29 Want Mozes had gezegd: Vult heden uw handen de Heere; want elk zal zijn tegen zijn zoon, en tegen zijn broeder; en dit, opdat Hij heden een zegen over u geve!
Mozes bidt voor het volk
30 En het geschiedde de volgende dag, dat Mozes tot het volk zeide: Gij hebt een grote zonde gezondigd; doch nu, ik zal tot de Heere opklimmen; misschien zal ik een verzoening doen voor uw zonde.
31 Zo keerde Mozes weer tot de Heere; en zeide: Och, dit volk heeft een grote zonde gezondigd, dat zij zich gouden goden gemaakt hebben.
32 Nu dan, indien Gij hun zonden vergeven zult! doch zo niet, zo delg mij nu uit Uw boek, dat Gij geschreven hebt.

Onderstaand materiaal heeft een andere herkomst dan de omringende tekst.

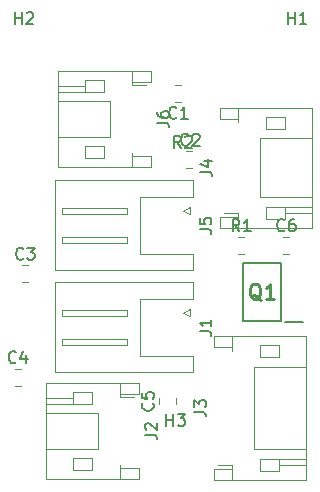
<source format=gbr>
%TF.GenerationSoftware,KiCad,Pcbnew,(5.1.6)-1*%
%TF.CreationDate,2021-06-03T21:43:07+02:00*%
%TF.ProjectId,incubator_breakout,696e6375-6261-4746-9f72-5f627265616b,rev?*%
%TF.SameCoordinates,Original*%
%TF.FileFunction,Legend,Top*%
%TF.FilePolarity,Positive*%
%FSLAX46Y46*%
G04 Gerber Fmt 4.6, Leading zero omitted, Abs format (unit mm)*
G04 Created by KiCad (PCBNEW (5.1.6)-1) date 2021-06-03 21:43:07*
%MOMM*%
%LPD*%
G01*
G04 APERTURE LIST*
%ADD10C,0.200000*%
%ADD11C,0.120000*%
%ADD12C,0.150000*%
%ADD13C,0.254000*%
G04 APERTURE END LIST*
D10*
%TO.C,Q1*%
X170383000Y-124751000D02*
X167183000Y-124751000D01*
X167183000Y-124751000D02*
X167183000Y-119851000D01*
X167183000Y-119851000D02*
X170383000Y-119851000D01*
X170383000Y-119851000D02*
X170383000Y-124751000D01*
X172258000Y-124906000D02*
X170733000Y-124906000D01*
D11*
%TO.C,C6*%
X170553748Y-117654000D02*
X171076252Y-117654000D01*
X170553748Y-119074000D02*
X171076252Y-119074000D01*
%TO.C,C5*%
X160072000Y-131833252D02*
X160072000Y-131310748D01*
X161492000Y-131833252D02*
X161492000Y-131310748D01*
%TO.C,C4*%
X147820748Y-128830000D02*
X148343252Y-128830000D01*
X147820748Y-130250000D02*
X148343252Y-130250000D01*
%TO.C,C3*%
X148455748Y-120067000D02*
X148978252Y-120067000D01*
X148455748Y-121487000D02*
X148978252Y-121487000D01*
%TO.C,C2*%
X162821252Y-111835000D02*
X162298748Y-111835000D01*
X162821252Y-110415000D02*
X162298748Y-110415000D01*
%TO.C,C1*%
X161932252Y-106247000D02*
X161409748Y-106247000D01*
X161932252Y-104827000D02*
X161409748Y-104827000D01*
%TO.C,R1*%
X166752748Y-117654000D02*
X167275252Y-117654000D01*
X166752748Y-119074000D02*
X167275252Y-119074000D01*
%TO.C,J6*%
X157721000Y-104804000D02*
X157721000Y-104524000D01*
X157721000Y-104524000D02*
X159321000Y-104524000D01*
X159321000Y-104524000D02*
X159321000Y-103604000D01*
X159321000Y-103604000D02*
X151501000Y-103604000D01*
X151501000Y-103604000D02*
X151501000Y-111724000D01*
X151501000Y-111724000D02*
X159321000Y-111724000D01*
X159321000Y-111724000D02*
X159321000Y-110804000D01*
X159321000Y-110804000D02*
X157721000Y-110804000D01*
X157721000Y-110804000D02*
X157721000Y-110524000D01*
X151501000Y-106164000D02*
X155861000Y-106164000D01*
X155861000Y-106164000D02*
X155861000Y-109164000D01*
X155861000Y-109164000D02*
X151501000Y-109164000D01*
X157721000Y-103604000D02*
X157721000Y-104524000D01*
X157721000Y-111724000D02*
X157721000Y-110804000D01*
X155361000Y-104364000D02*
X153761000Y-104364000D01*
X153761000Y-104364000D02*
X153761000Y-105364000D01*
X153761000Y-105364000D02*
X155361000Y-105364000D01*
X155361000Y-105364000D02*
X155361000Y-104364000D01*
X155361000Y-110964000D02*
X153761000Y-110964000D01*
X153761000Y-110964000D02*
X153761000Y-109964000D01*
X153761000Y-109964000D02*
X155361000Y-109964000D01*
X155361000Y-109964000D02*
X155361000Y-110964000D01*
X153761000Y-105364000D02*
X151501000Y-105364000D01*
X153761000Y-104864000D02*
X151501000Y-104864000D01*
X157721000Y-104804000D02*
X158936000Y-104804000D01*
%TO.C,J5*%
X151218000Y-116693000D02*
X151218000Y-112883000D01*
X151218000Y-112883000D02*
X162938000Y-112883000D01*
X162938000Y-112883000D02*
X162938000Y-114303000D01*
X162938000Y-114303000D02*
X158438000Y-114303000D01*
X158438000Y-114303000D02*
X158438000Y-116693000D01*
X151218000Y-116693000D02*
X151218000Y-120503000D01*
X151218000Y-120503000D02*
X162938000Y-120503000D01*
X162938000Y-120503000D02*
X162938000Y-119083000D01*
X162938000Y-119083000D02*
X158438000Y-119083000D01*
X158438000Y-119083000D02*
X158438000Y-116693000D01*
X157328000Y-115193000D02*
X151828000Y-115193000D01*
X151828000Y-115193000D02*
X151828000Y-115693000D01*
X151828000Y-115693000D02*
X157328000Y-115693000D01*
X157328000Y-115693000D02*
X157328000Y-115193000D01*
X157328000Y-117693000D02*
X151828000Y-117693000D01*
X151828000Y-117693000D02*
X151828000Y-118193000D01*
X151828000Y-118193000D02*
X157328000Y-118193000D01*
X157328000Y-118193000D02*
X157328000Y-117693000D01*
X162028000Y-115443000D02*
X162628000Y-115143000D01*
X162628000Y-115143000D02*
X162628000Y-115743000D01*
X162628000Y-115743000D02*
X162028000Y-115443000D01*
%TO.C,J4*%
X166764000Y-115668000D02*
X166764000Y-115948000D01*
X166764000Y-115948000D02*
X165164000Y-115948000D01*
X165164000Y-115948000D02*
X165164000Y-116868000D01*
X165164000Y-116868000D02*
X172984000Y-116868000D01*
X172984000Y-116868000D02*
X172984000Y-106748000D01*
X172984000Y-106748000D02*
X165164000Y-106748000D01*
X165164000Y-106748000D02*
X165164000Y-107668000D01*
X165164000Y-107668000D02*
X166764000Y-107668000D01*
X166764000Y-107668000D02*
X166764000Y-107948000D01*
X172984000Y-114308000D02*
X168624000Y-114308000D01*
X168624000Y-114308000D02*
X168624000Y-109308000D01*
X168624000Y-109308000D02*
X172984000Y-109308000D01*
X166764000Y-116868000D02*
X166764000Y-115948000D01*
X166764000Y-106748000D02*
X166764000Y-107668000D01*
X169124000Y-116108000D02*
X170724000Y-116108000D01*
X170724000Y-116108000D02*
X170724000Y-115108000D01*
X170724000Y-115108000D02*
X169124000Y-115108000D01*
X169124000Y-115108000D02*
X169124000Y-116108000D01*
X169124000Y-107508000D02*
X170724000Y-107508000D01*
X170724000Y-107508000D02*
X170724000Y-108508000D01*
X170724000Y-108508000D02*
X169124000Y-108508000D01*
X169124000Y-108508000D02*
X169124000Y-107508000D01*
X170724000Y-115108000D02*
X172984000Y-115108000D01*
X170724000Y-115608000D02*
X172984000Y-115608000D01*
X166764000Y-115668000D02*
X165549000Y-115668000D01*
%TO.C,J1*%
X151218000Y-125329000D02*
X151218000Y-121519000D01*
X151218000Y-121519000D02*
X162938000Y-121519000D01*
X162938000Y-121519000D02*
X162938000Y-122939000D01*
X162938000Y-122939000D02*
X158438000Y-122939000D01*
X158438000Y-122939000D02*
X158438000Y-125329000D01*
X151218000Y-125329000D02*
X151218000Y-129139000D01*
X151218000Y-129139000D02*
X162938000Y-129139000D01*
X162938000Y-129139000D02*
X162938000Y-127719000D01*
X162938000Y-127719000D02*
X158438000Y-127719000D01*
X158438000Y-127719000D02*
X158438000Y-125329000D01*
X157328000Y-123829000D02*
X151828000Y-123829000D01*
X151828000Y-123829000D02*
X151828000Y-124329000D01*
X151828000Y-124329000D02*
X157328000Y-124329000D01*
X157328000Y-124329000D02*
X157328000Y-123829000D01*
X157328000Y-126329000D02*
X151828000Y-126329000D01*
X151828000Y-126329000D02*
X151828000Y-126829000D01*
X151828000Y-126829000D02*
X157328000Y-126829000D01*
X157328000Y-126829000D02*
X157328000Y-126329000D01*
X162028000Y-124079000D02*
X162628000Y-123779000D01*
X162628000Y-123779000D02*
X162628000Y-124379000D01*
X162628000Y-124379000D02*
X162028000Y-124079000D01*
%TO.C,J3*%
X166256000Y-137004000D02*
X165041000Y-137004000D01*
X170216000Y-136944000D02*
X172476000Y-136944000D01*
X170216000Y-136444000D02*
X172476000Y-136444000D01*
X168616000Y-127844000D02*
X168616000Y-126844000D01*
X170216000Y-127844000D02*
X168616000Y-127844000D01*
X170216000Y-126844000D02*
X170216000Y-127844000D01*
X168616000Y-126844000D02*
X170216000Y-126844000D01*
X168616000Y-136444000D02*
X168616000Y-137444000D01*
X170216000Y-136444000D02*
X168616000Y-136444000D01*
X170216000Y-137444000D02*
X170216000Y-136444000D01*
X168616000Y-137444000D02*
X170216000Y-137444000D01*
X166256000Y-126084000D02*
X166256000Y-127004000D01*
X166256000Y-138204000D02*
X166256000Y-137284000D01*
X168116000Y-128644000D02*
X172476000Y-128644000D01*
X168116000Y-135644000D02*
X168116000Y-128644000D01*
X172476000Y-135644000D02*
X168116000Y-135644000D01*
X166256000Y-127004000D02*
X166256000Y-127284000D01*
X164656000Y-127004000D02*
X166256000Y-127004000D01*
X164656000Y-126084000D02*
X164656000Y-127004000D01*
X172476000Y-126084000D02*
X164656000Y-126084000D01*
X172476000Y-138204000D02*
X172476000Y-126084000D01*
X164656000Y-138204000D02*
X172476000Y-138204000D01*
X164656000Y-137284000D02*
X164656000Y-138204000D01*
X166256000Y-137284000D02*
X164656000Y-137284000D01*
X166256000Y-137004000D02*
X166256000Y-137284000D01*
%TO.C,J2*%
X156705000Y-131220000D02*
X157920000Y-131220000D01*
X152745000Y-131280000D02*
X150485000Y-131280000D01*
X152745000Y-131780000D02*
X150485000Y-131780000D01*
X154345000Y-136380000D02*
X154345000Y-137380000D01*
X152745000Y-136380000D02*
X154345000Y-136380000D01*
X152745000Y-137380000D02*
X152745000Y-136380000D01*
X154345000Y-137380000D02*
X152745000Y-137380000D01*
X154345000Y-131780000D02*
X154345000Y-130780000D01*
X152745000Y-131780000D02*
X154345000Y-131780000D01*
X152745000Y-130780000D02*
X152745000Y-131780000D01*
X154345000Y-130780000D02*
X152745000Y-130780000D01*
X156705000Y-138140000D02*
X156705000Y-137220000D01*
X156705000Y-130020000D02*
X156705000Y-130940000D01*
X154845000Y-135580000D02*
X150485000Y-135580000D01*
X154845000Y-132580000D02*
X154845000Y-135580000D01*
X150485000Y-132580000D02*
X154845000Y-132580000D01*
X156705000Y-137220000D02*
X156705000Y-136940000D01*
X158305000Y-137220000D02*
X156705000Y-137220000D01*
X158305000Y-138140000D02*
X158305000Y-137220000D01*
X150485000Y-138140000D02*
X158305000Y-138140000D01*
X150485000Y-130020000D02*
X150485000Y-138140000D01*
X158305000Y-130020000D02*
X150485000Y-130020000D01*
X158305000Y-130940000D02*
X158305000Y-130020000D01*
X156705000Y-130940000D02*
X158305000Y-130940000D01*
X156705000Y-131220000D02*
X156705000Y-130940000D01*
%TO.C,R2*%
D12*
X161885333Y-110105780D02*
X161552000Y-109629590D01*
X161313904Y-110105780D02*
X161313904Y-109105780D01*
X161694857Y-109105780D01*
X161790095Y-109153400D01*
X161837714Y-109201019D01*
X161885333Y-109296257D01*
X161885333Y-109439114D01*
X161837714Y-109534352D01*
X161790095Y-109581971D01*
X161694857Y-109629590D01*
X161313904Y-109629590D01*
X162266285Y-109201019D02*
X162313904Y-109153400D01*
X162409142Y-109105780D01*
X162647238Y-109105780D01*
X162742476Y-109153400D01*
X162790095Y-109201019D01*
X162837714Y-109296257D01*
X162837714Y-109391495D01*
X162790095Y-109534352D01*
X162218666Y-110105780D01*
X162837714Y-110105780D01*
%TO.C,Q1*%
D13*
X168662047Y-122996476D02*
X168541095Y-122936000D01*
X168420142Y-122815047D01*
X168238714Y-122633619D01*
X168117761Y-122573142D01*
X167996809Y-122573142D01*
X168057285Y-122875523D02*
X167936333Y-122815047D01*
X167815380Y-122694095D01*
X167754904Y-122452190D01*
X167754904Y-122028857D01*
X167815380Y-121786952D01*
X167936333Y-121666000D01*
X168057285Y-121605523D01*
X168299190Y-121605523D01*
X168420142Y-121666000D01*
X168541095Y-121786952D01*
X168601571Y-122028857D01*
X168601571Y-122452190D01*
X168541095Y-122694095D01*
X168420142Y-122815047D01*
X168299190Y-122875523D01*
X168057285Y-122875523D01*
X169811095Y-122875523D02*
X169085380Y-122875523D01*
X169448238Y-122875523D02*
X169448238Y-121605523D01*
X169327285Y-121786952D01*
X169206333Y-121907904D01*
X169085380Y-121968380D01*
%TO.C,H3*%
D12*
X160655095Y-133650380D02*
X160655095Y-132650380D01*
X160655095Y-133126571D02*
X161226523Y-133126571D01*
X161226523Y-133650380D02*
X161226523Y-132650380D01*
X161607476Y-132650380D02*
X162226523Y-132650380D01*
X161893190Y-133031333D01*
X162036047Y-133031333D01*
X162131285Y-133078952D01*
X162178904Y-133126571D01*
X162226523Y-133221809D01*
X162226523Y-133459904D01*
X162178904Y-133555142D01*
X162131285Y-133602761D01*
X162036047Y-133650380D01*
X161750333Y-133650380D01*
X161655095Y-133602761D01*
X161607476Y-133555142D01*
%TO.C,H2*%
X147828095Y-99614380D02*
X147828095Y-98614380D01*
X147828095Y-99090571D02*
X148399523Y-99090571D01*
X148399523Y-99614380D02*
X148399523Y-98614380D01*
X148828095Y-98709619D02*
X148875714Y-98662000D01*
X148970952Y-98614380D01*
X149209047Y-98614380D01*
X149304285Y-98662000D01*
X149351904Y-98709619D01*
X149399523Y-98804857D01*
X149399523Y-98900095D01*
X149351904Y-99042952D01*
X148780476Y-99614380D01*
X149399523Y-99614380D01*
%TO.C,H1*%
X170942095Y-99614380D02*
X170942095Y-98614380D01*
X170942095Y-99090571D02*
X171513523Y-99090571D01*
X171513523Y-99614380D02*
X171513523Y-98614380D01*
X172513523Y-99614380D02*
X171942095Y-99614380D01*
X172227809Y-99614380D02*
X172227809Y-98614380D01*
X172132571Y-98757238D01*
X172037333Y-98852476D01*
X171942095Y-98900095D01*
%TO.C,C6*%
X170648333Y-117071142D02*
X170600714Y-117118761D01*
X170457857Y-117166380D01*
X170362619Y-117166380D01*
X170219761Y-117118761D01*
X170124523Y-117023523D01*
X170076904Y-116928285D01*
X170029285Y-116737809D01*
X170029285Y-116594952D01*
X170076904Y-116404476D01*
X170124523Y-116309238D01*
X170219761Y-116214000D01*
X170362619Y-116166380D01*
X170457857Y-116166380D01*
X170600714Y-116214000D01*
X170648333Y-116261619D01*
X171505476Y-116166380D02*
X171315000Y-116166380D01*
X171219761Y-116214000D01*
X171172142Y-116261619D01*
X171076904Y-116404476D01*
X171029285Y-116594952D01*
X171029285Y-116975904D01*
X171076904Y-117071142D01*
X171124523Y-117118761D01*
X171219761Y-117166380D01*
X171410238Y-117166380D01*
X171505476Y-117118761D01*
X171553095Y-117071142D01*
X171600714Y-116975904D01*
X171600714Y-116737809D01*
X171553095Y-116642571D01*
X171505476Y-116594952D01*
X171410238Y-116547333D01*
X171219761Y-116547333D01*
X171124523Y-116594952D01*
X171076904Y-116642571D01*
X171029285Y-116737809D01*
%TO.C,C5*%
X159489142Y-131738666D02*
X159536761Y-131786285D01*
X159584380Y-131929142D01*
X159584380Y-132024380D01*
X159536761Y-132167238D01*
X159441523Y-132262476D01*
X159346285Y-132310095D01*
X159155809Y-132357714D01*
X159012952Y-132357714D01*
X158822476Y-132310095D01*
X158727238Y-132262476D01*
X158632000Y-132167238D01*
X158584380Y-132024380D01*
X158584380Y-131929142D01*
X158632000Y-131786285D01*
X158679619Y-131738666D01*
X158584380Y-130833904D02*
X158584380Y-131310095D01*
X159060571Y-131357714D01*
X159012952Y-131310095D01*
X158965333Y-131214857D01*
X158965333Y-130976761D01*
X159012952Y-130881523D01*
X159060571Y-130833904D01*
X159155809Y-130786285D01*
X159393904Y-130786285D01*
X159489142Y-130833904D01*
X159536761Y-130881523D01*
X159584380Y-130976761D01*
X159584380Y-131214857D01*
X159536761Y-131310095D01*
X159489142Y-131357714D01*
%TO.C,C4*%
X147915333Y-128247142D02*
X147867714Y-128294761D01*
X147724857Y-128342380D01*
X147629619Y-128342380D01*
X147486761Y-128294761D01*
X147391523Y-128199523D01*
X147343904Y-128104285D01*
X147296285Y-127913809D01*
X147296285Y-127770952D01*
X147343904Y-127580476D01*
X147391523Y-127485238D01*
X147486761Y-127390000D01*
X147629619Y-127342380D01*
X147724857Y-127342380D01*
X147867714Y-127390000D01*
X147915333Y-127437619D01*
X148772476Y-127675714D02*
X148772476Y-128342380D01*
X148534380Y-127294761D02*
X148296285Y-128009047D01*
X148915333Y-128009047D01*
%TO.C,C3*%
X148550333Y-119484142D02*
X148502714Y-119531761D01*
X148359857Y-119579380D01*
X148264619Y-119579380D01*
X148121761Y-119531761D01*
X148026523Y-119436523D01*
X147978904Y-119341285D01*
X147931285Y-119150809D01*
X147931285Y-119007952D01*
X147978904Y-118817476D01*
X148026523Y-118722238D01*
X148121761Y-118627000D01*
X148264619Y-118579380D01*
X148359857Y-118579380D01*
X148502714Y-118627000D01*
X148550333Y-118674619D01*
X148883666Y-118579380D02*
X149502714Y-118579380D01*
X149169380Y-118960333D01*
X149312238Y-118960333D01*
X149407476Y-119007952D01*
X149455095Y-119055571D01*
X149502714Y-119150809D01*
X149502714Y-119388904D01*
X149455095Y-119484142D01*
X149407476Y-119531761D01*
X149312238Y-119579380D01*
X149026523Y-119579380D01*
X148931285Y-119531761D01*
X148883666Y-119484142D01*
%TO.C,C2*%
X162520333Y-109831142D02*
X162472714Y-109878761D01*
X162329857Y-109926380D01*
X162234619Y-109926380D01*
X162091761Y-109878761D01*
X161996523Y-109783523D01*
X161948904Y-109688285D01*
X161901285Y-109497809D01*
X161901285Y-109354952D01*
X161948904Y-109164476D01*
X161996523Y-109069238D01*
X162091761Y-108974000D01*
X162234619Y-108926380D01*
X162329857Y-108926380D01*
X162472714Y-108974000D01*
X162520333Y-109021619D01*
X162901285Y-109021619D02*
X162948904Y-108974000D01*
X163044142Y-108926380D01*
X163282238Y-108926380D01*
X163377476Y-108974000D01*
X163425095Y-109021619D01*
X163472714Y-109116857D01*
X163472714Y-109212095D01*
X163425095Y-109354952D01*
X162853666Y-109926380D01*
X163472714Y-109926380D01*
%TO.C,C1*%
X161504333Y-107544142D02*
X161456714Y-107591761D01*
X161313857Y-107639380D01*
X161218619Y-107639380D01*
X161075761Y-107591761D01*
X160980523Y-107496523D01*
X160932904Y-107401285D01*
X160885285Y-107210809D01*
X160885285Y-107067952D01*
X160932904Y-106877476D01*
X160980523Y-106782238D01*
X161075761Y-106687000D01*
X161218619Y-106639380D01*
X161313857Y-106639380D01*
X161456714Y-106687000D01*
X161504333Y-106734619D01*
X162456714Y-107639380D02*
X161885285Y-107639380D01*
X162171000Y-107639380D02*
X162171000Y-106639380D01*
X162075761Y-106782238D01*
X161980523Y-106877476D01*
X161885285Y-106925095D01*
%TO.C,R1*%
X166847333Y-117166380D02*
X166514000Y-116690190D01*
X166275904Y-117166380D02*
X166275904Y-116166380D01*
X166656857Y-116166380D01*
X166752095Y-116214000D01*
X166799714Y-116261619D01*
X166847333Y-116356857D01*
X166847333Y-116499714D01*
X166799714Y-116594952D01*
X166752095Y-116642571D01*
X166656857Y-116690190D01*
X166275904Y-116690190D01*
X167799714Y-117166380D02*
X167228285Y-117166380D01*
X167514000Y-117166380D02*
X167514000Y-116166380D01*
X167418761Y-116309238D01*
X167323523Y-116404476D01*
X167228285Y-116452095D01*
%TO.C,J6*%
X159863380Y-107997333D02*
X160577666Y-107997333D01*
X160720523Y-108044952D01*
X160815761Y-108140190D01*
X160863380Y-108283047D01*
X160863380Y-108378285D01*
X159863380Y-107092571D02*
X159863380Y-107283047D01*
X159911000Y-107378285D01*
X159958619Y-107425904D01*
X160101476Y-107521142D01*
X160291952Y-107568761D01*
X160672904Y-107568761D01*
X160768142Y-107521142D01*
X160815761Y-107473523D01*
X160863380Y-107378285D01*
X160863380Y-107187809D01*
X160815761Y-107092571D01*
X160768142Y-107044952D01*
X160672904Y-106997333D01*
X160434809Y-106997333D01*
X160339571Y-107044952D01*
X160291952Y-107092571D01*
X160244333Y-107187809D01*
X160244333Y-107378285D01*
X160291952Y-107473523D01*
X160339571Y-107521142D01*
X160434809Y-107568761D01*
%TO.C,J5*%
X163480380Y-117026333D02*
X164194666Y-117026333D01*
X164337523Y-117073952D01*
X164432761Y-117169190D01*
X164480380Y-117312047D01*
X164480380Y-117407285D01*
X163480380Y-116073952D02*
X163480380Y-116550142D01*
X163956571Y-116597761D01*
X163908952Y-116550142D01*
X163861333Y-116454904D01*
X163861333Y-116216809D01*
X163908952Y-116121571D01*
X163956571Y-116073952D01*
X164051809Y-116026333D01*
X164289904Y-116026333D01*
X164385142Y-116073952D01*
X164432761Y-116121571D01*
X164480380Y-116216809D01*
X164480380Y-116454904D01*
X164432761Y-116550142D01*
X164385142Y-116597761D01*
%TO.C,J4*%
X163526380Y-112141333D02*
X164240666Y-112141333D01*
X164383523Y-112188952D01*
X164478761Y-112284190D01*
X164526380Y-112427047D01*
X164526380Y-112522285D01*
X163859714Y-111236571D02*
X164526380Y-111236571D01*
X163478761Y-111474666D02*
X164193047Y-111712761D01*
X164193047Y-111093714D01*
%TO.C,J1*%
X163480380Y-125662333D02*
X164194666Y-125662333D01*
X164337523Y-125709952D01*
X164432761Y-125805190D01*
X164480380Y-125948047D01*
X164480380Y-126043285D01*
X164480380Y-124662333D02*
X164480380Y-125233761D01*
X164480380Y-124948047D02*
X163480380Y-124948047D01*
X163623238Y-125043285D01*
X163718476Y-125138523D01*
X163766095Y-125233761D01*
%TO.C,J3*%
X163018380Y-132477333D02*
X163732666Y-132477333D01*
X163875523Y-132524952D01*
X163970761Y-132620190D01*
X164018380Y-132763047D01*
X164018380Y-132858285D01*
X163018380Y-132096380D02*
X163018380Y-131477333D01*
X163399333Y-131810666D01*
X163399333Y-131667809D01*
X163446952Y-131572571D01*
X163494571Y-131524952D01*
X163589809Y-131477333D01*
X163827904Y-131477333D01*
X163923142Y-131524952D01*
X163970761Y-131572571D01*
X164018380Y-131667809D01*
X164018380Y-131953523D01*
X163970761Y-132048761D01*
X163923142Y-132096380D01*
%TO.C,J2*%
X158847380Y-134413333D02*
X159561666Y-134413333D01*
X159704523Y-134460952D01*
X159799761Y-134556190D01*
X159847380Y-134699047D01*
X159847380Y-134794285D01*
X158942619Y-133984761D02*
X158895000Y-133937142D01*
X158847380Y-133841904D01*
X158847380Y-133603809D01*
X158895000Y-133508571D01*
X158942619Y-133460952D01*
X159037857Y-133413333D01*
X159133095Y-133413333D01*
X159275952Y-133460952D01*
X159847380Y-134032380D01*
X159847380Y-133413333D01*
%TD*%
M02*

</source>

33 Toen zeide de Heere tot Mozes: Dien zou Ik uit Mijn boek delgen, die aan Mij zondigt.
34 Doch ga nu heen, leid dit volk, waarheen Ik u gezegd heb; zie, Mijn Engel zal voor uw aangezicht gaan! doch ten dage van Mijn bezoeken, zo zal Ik hun zonde over hen bezoeken!
35 Aldus plaagde de Heere dit volk, omdat zij dat kalf gemaakt hadden, dat Aäron gemaakt had.